According to Oshinaga, Gradely’s traffic increased tenfold between the end of March and April  and even investors are making contact which wasn’t happening in the past.  

But there are questions about whether these changes are more lasting than is being let on, or a temporary fix for both parents and the sector which he says is certainly not well prepared for the current situation. 

Ultimately, Oshinaga is in no doubt that the length of time the lockdown lasts will make an indelible impression on the use of technology in education in the country and even if things return to normal and schools begin to re-open, the impact of the edtech sector in changing the way students learn will remain. 

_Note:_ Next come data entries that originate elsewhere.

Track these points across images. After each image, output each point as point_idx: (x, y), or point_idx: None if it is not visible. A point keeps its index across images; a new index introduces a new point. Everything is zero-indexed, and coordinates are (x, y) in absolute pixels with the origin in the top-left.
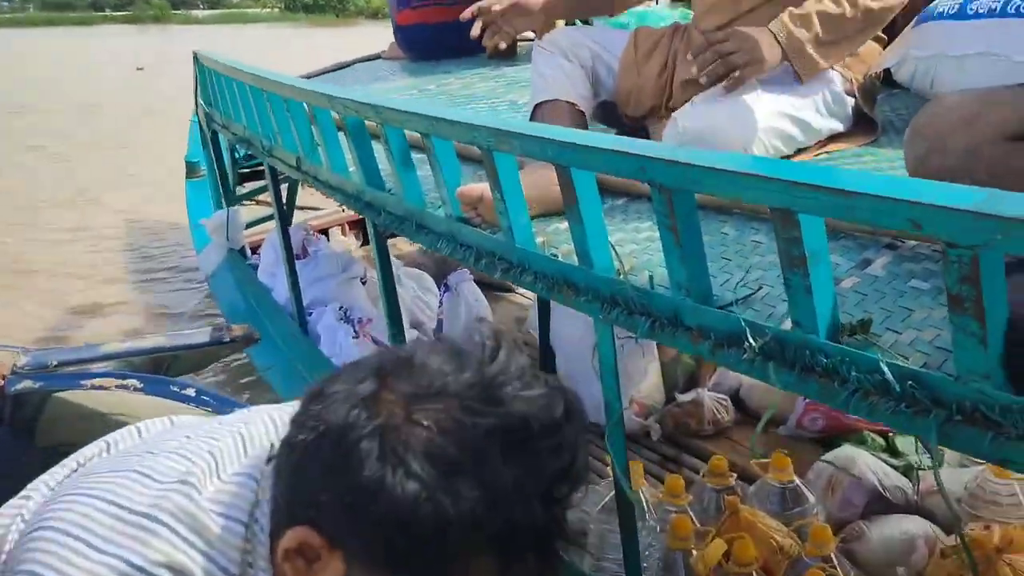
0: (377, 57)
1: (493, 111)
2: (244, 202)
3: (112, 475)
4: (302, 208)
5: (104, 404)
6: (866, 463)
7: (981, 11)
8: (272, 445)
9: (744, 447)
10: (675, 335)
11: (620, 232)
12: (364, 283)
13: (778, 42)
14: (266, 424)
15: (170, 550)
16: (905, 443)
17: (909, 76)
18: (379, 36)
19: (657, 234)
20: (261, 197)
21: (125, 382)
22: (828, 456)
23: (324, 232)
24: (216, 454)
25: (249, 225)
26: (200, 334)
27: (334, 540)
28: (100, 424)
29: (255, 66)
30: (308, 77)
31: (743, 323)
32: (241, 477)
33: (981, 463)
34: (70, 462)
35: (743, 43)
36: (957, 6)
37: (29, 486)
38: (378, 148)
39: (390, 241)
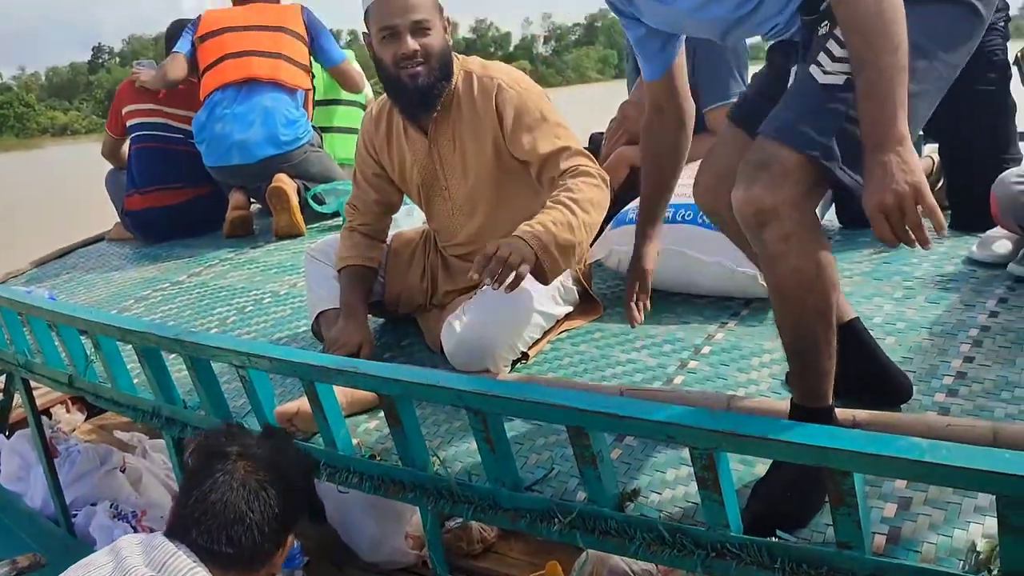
0: (100, 239)
1: (259, 305)
2: None
3: None
4: None
5: None
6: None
7: None
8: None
9: (513, 559)
10: (495, 516)
11: (425, 428)
12: (124, 471)
13: (531, 247)
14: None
15: None
16: None
17: (616, 263)
18: (73, 163)
19: (456, 426)
20: None
21: None
22: (583, 555)
23: (47, 412)
24: None
25: None
26: None
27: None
28: None
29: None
30: (38, 264)
31: (552, 504)
32: None
33: None
34: None
35: (516, 249)
36: None
37: None
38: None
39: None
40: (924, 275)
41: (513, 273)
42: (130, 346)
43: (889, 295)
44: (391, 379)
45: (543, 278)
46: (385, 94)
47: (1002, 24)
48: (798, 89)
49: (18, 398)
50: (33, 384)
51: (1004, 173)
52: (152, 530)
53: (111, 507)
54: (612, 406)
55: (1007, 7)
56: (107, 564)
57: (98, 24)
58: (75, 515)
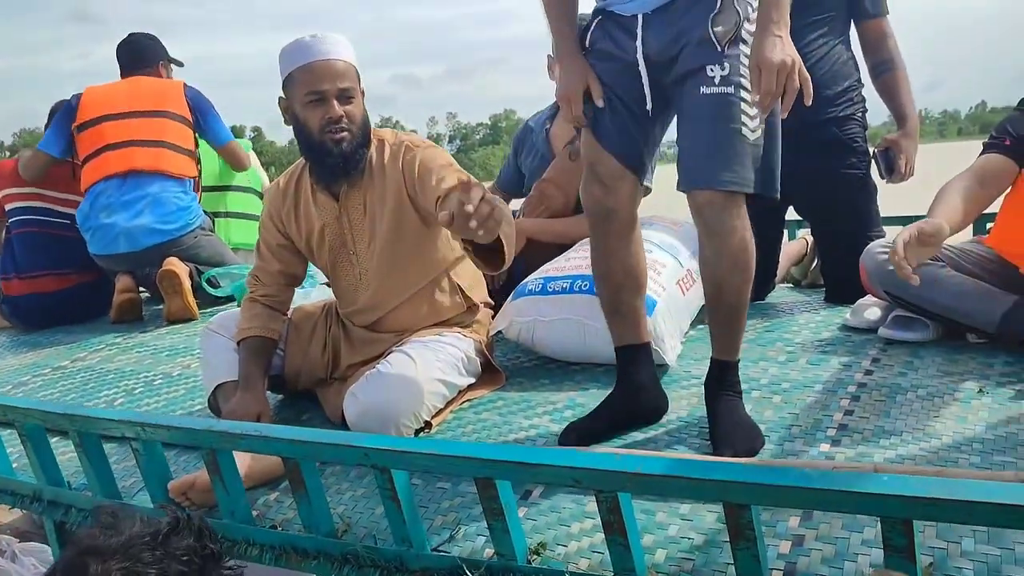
0: None
1: (150, 386)
2: None
3: None
4: None
5: None
6: None
7: (557, 289)
8: None
9: None
10: None
11: (329, 494)
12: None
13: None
14: None
15: None
16: None
17: (516, 334)
18: None
19: (360, 492)
20: None
21: None
22: None
23: None
24: None
25: None
26: None
27: None
28: None
29: None
30: None
31: (459, 560)
32: None
33: None
34: None
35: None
36: (540, 285)
37: None
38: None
39: None
40: (804, 341)
41: (491, 218)
42: (10, 430)
43: (774, 359)
44: (296, 441)
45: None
46: (296, 163)
47: (860, 115)
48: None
49: None
50: None
51: (870, 244)
52: None
53: None
54: (518, 454)
55: (864, 100)
56: None
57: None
58: None
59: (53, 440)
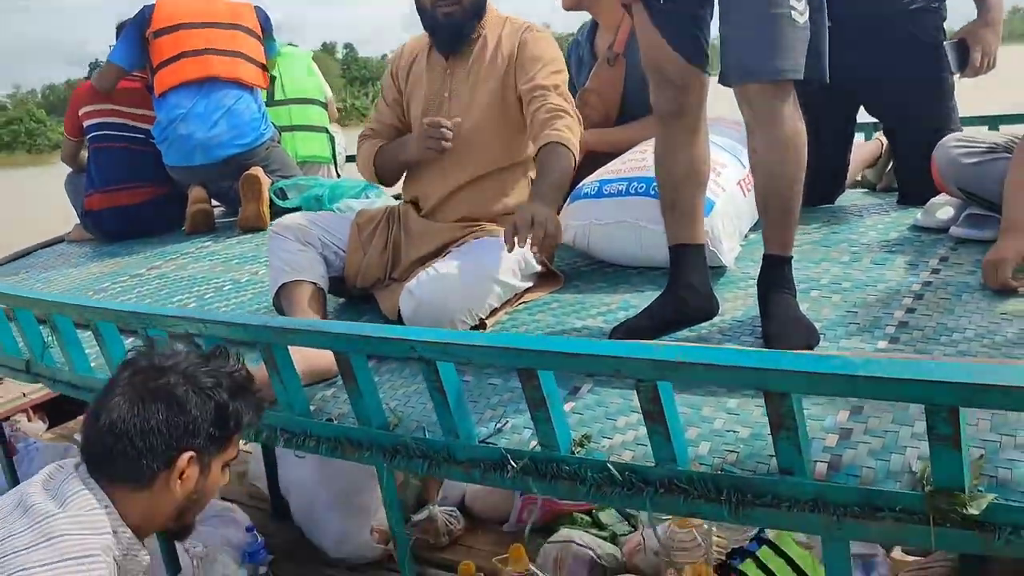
0: (60, 241)
1: (219, 292)
2: None
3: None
4: None
5: None
6: (581, 539)
7: (612, 192)
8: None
9: (478, 549)
10: (450, 470)
11: (383, 391)
12: None
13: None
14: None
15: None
16: (607, 515)
17: (572, 238)
18: None
19: (412, 389)
20: None
21: None
22: (550, 540)
23: (6, 420)
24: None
25: None
26: None
27: (192, 450)
28: None
29: None
30: None
31: (503, 452)
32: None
33: (667, 518)
34: None
35: (552, 220)
36: (596, 188)
37: None
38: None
39: None
40: (870, 241)
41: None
42: (88, 333)
43: (836, 260)
44: (346, 335)
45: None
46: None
47: (936, 4)
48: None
49: None
50: None
51: (944, 138)
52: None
53: None
54: (559, 345)
55: None
56: (8, 502)
57: (84, 42)
58: None
59: (128, 341)
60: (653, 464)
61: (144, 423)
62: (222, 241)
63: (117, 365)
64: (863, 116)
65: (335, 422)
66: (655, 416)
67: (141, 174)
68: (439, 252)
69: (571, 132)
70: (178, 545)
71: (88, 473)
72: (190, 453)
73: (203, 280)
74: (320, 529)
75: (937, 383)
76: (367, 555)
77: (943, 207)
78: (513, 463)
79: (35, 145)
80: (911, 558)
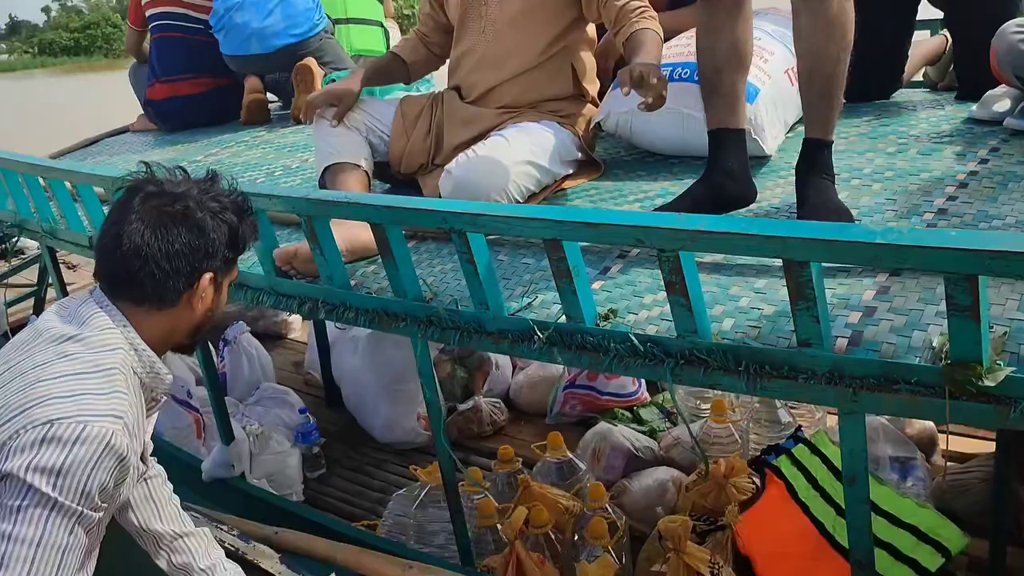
0: (124, 131)
1: (271, 177)
2: None
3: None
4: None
5: None
6: (620, 432)
7: None
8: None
9: (520, 439)
10: (480, 340)
11: (420, 268)
12: None
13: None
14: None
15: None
16: (648, 412)
17: (614, 126)
18: None
19: (449, 267)
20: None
21: None
22: (589, 432)
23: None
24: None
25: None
26: None
27: (210, 271)
28: None
29: (18, 153)
30: (59, 155)
31: (531, 323)
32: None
33: (705, 416)
34: None
35: (659, 73)
36: None
37: None
38: None
39: None
40: (919, 133)
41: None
42: None
43: (882, 150)
44: (382, 206)
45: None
46: None
47: None
48: None
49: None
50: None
51: (1004, 24)
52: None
53: None
54: (583, 215)
55: None
56: (25, 333)
57: None
58: None
59: None
60: (675, 336)
61: (169, 246)
62: (275, 131)
63: (117, 190)
64: (928, 11)
65: (374, 295)
66: (677, 287)
67: (201, 65)
68: (480, 137)
69: (657, 25)
70: (234, 422)
71: (103, 296)
72: (210, 274)
73: (256, 166)
74: (369, 415)
75: (957, 250)
76: (413, 440)
77: (1000, 99)
78: (539, 334)
79: (112, 50)
80: (949, 463)
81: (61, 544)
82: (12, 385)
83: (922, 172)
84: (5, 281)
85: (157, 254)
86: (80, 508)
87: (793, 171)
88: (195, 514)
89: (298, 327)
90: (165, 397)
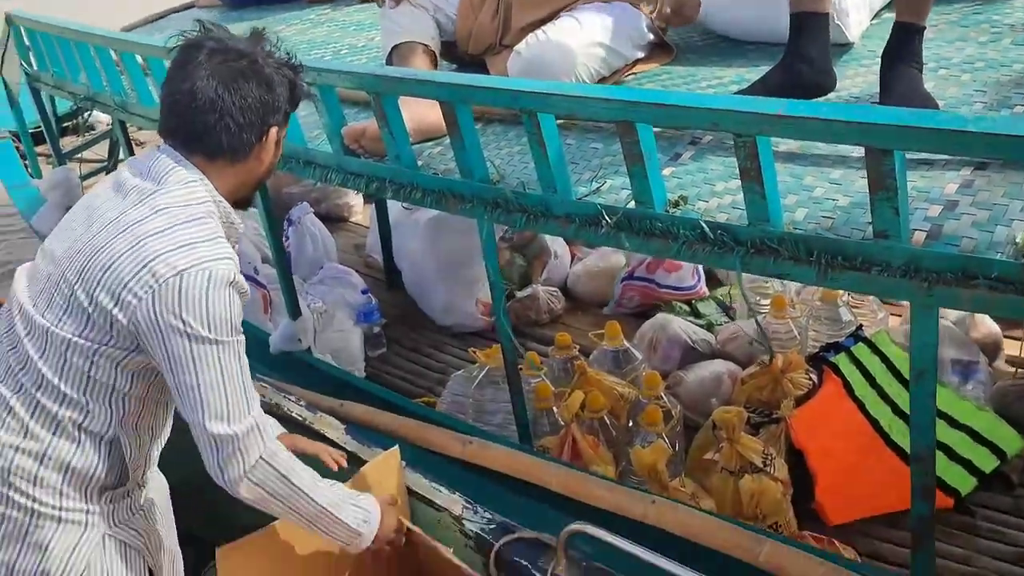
0: (191, 6)
1: (336, 55)
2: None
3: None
4: None
5: None
6: (677, 325)
7: None
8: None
9: (576, 328)
10: (546, 224)
11: (487, 151)
12: None
13: None
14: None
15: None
16: (706, 306)
17: None
18: None
19: (516, 150)
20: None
21: None
22: (646, 323)
23: None
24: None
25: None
26: None
27: (276, 125)
28: None
29: (91, 26)
30: (127, 30)
31: (599, 207)
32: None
33: (764, 312)
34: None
35: None
36: None
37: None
38: None
39: None
40: (1015, 21)
41: None
42: None
43: (974, 40)
44: (452, 83)
45: None
46: None
47: None
48: None
49: None
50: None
51: None
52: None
53: None
54: (657, 97)
55: None
56: (105, 189)
57: None
58: None
59: None
60: (746, 224)
61: (242, 100)
62: (341, 8)
63: (176, 45)
64: None
65: (441, 176)
66: (752, 174)
67: None
68: (550, 18)
69: None
70: (300, 299)
71: (175, 152)
72: (275, 127)
73: (322, 44)
74: (429, 298)
75: None
76: (471, 324)
77: None
78: (608, 218)
79: None
80: (1013, 368)
81: (236, 371)
82: (117, 240)
83: (1015, 63)
84: (79, 155)
85: (232, 108)
86: (234, 339)
87: (876, 60)
88: (264, 384)
89: (360, 210)
90: (238, 244)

“Even when things go back to normal, the schools will remember, the parents will remember, the children will remember,” Oshinaga says adding that he’s had parents call to ask questions like; what if we made school partly online? Why do we have to sit in traffic everyday to pick the kids? Why don’t they come back home at 11am, 12noon and continue online?

We are creatures of habit. The people [edtech startups] who enable schools to build new habits are the ones that have won. Because habit forming is real.”

Boye Oshinaga, Co-founder, Gradely

Oshinaga believes that anyone can learn anything if education and teaching is more individualized rather than pursued as a group activity irregardless of the class size. 

‘Practice makes perfect’ is also a tenet that they hold on to tightly and encourage by the design of the platform especially in the way that difficulty levels are alternated in quizzes or mock tests in line with the student’s performance. 

“I think that the teachers and data are very critical to the transformation of the [education] sector,” Oshinaga says. Teachers who are dedicated enough to not only want to but personalise their classes to suit the varying degrees of academic strengths that are often mixed in a class. Data is critical, so as to find out quantitatively how to encourage high performing schools or principals or teachers and discourage those who fall by the wayside. 

Over the years, if there’s one thing Oshinaga has had to learn in the course of his work trying to scale and build a sustainable edtech business, it is that knowledge can come from anywhere. And you have to be open to be receptive to it. 

“It’s something I personally had to learn, a shift in mindset..”

Of course, the other, particularly of value to new founders, is to make sure a business model works on paper, to make sure that there is indeed a business model before running around investing time and resources into an idea.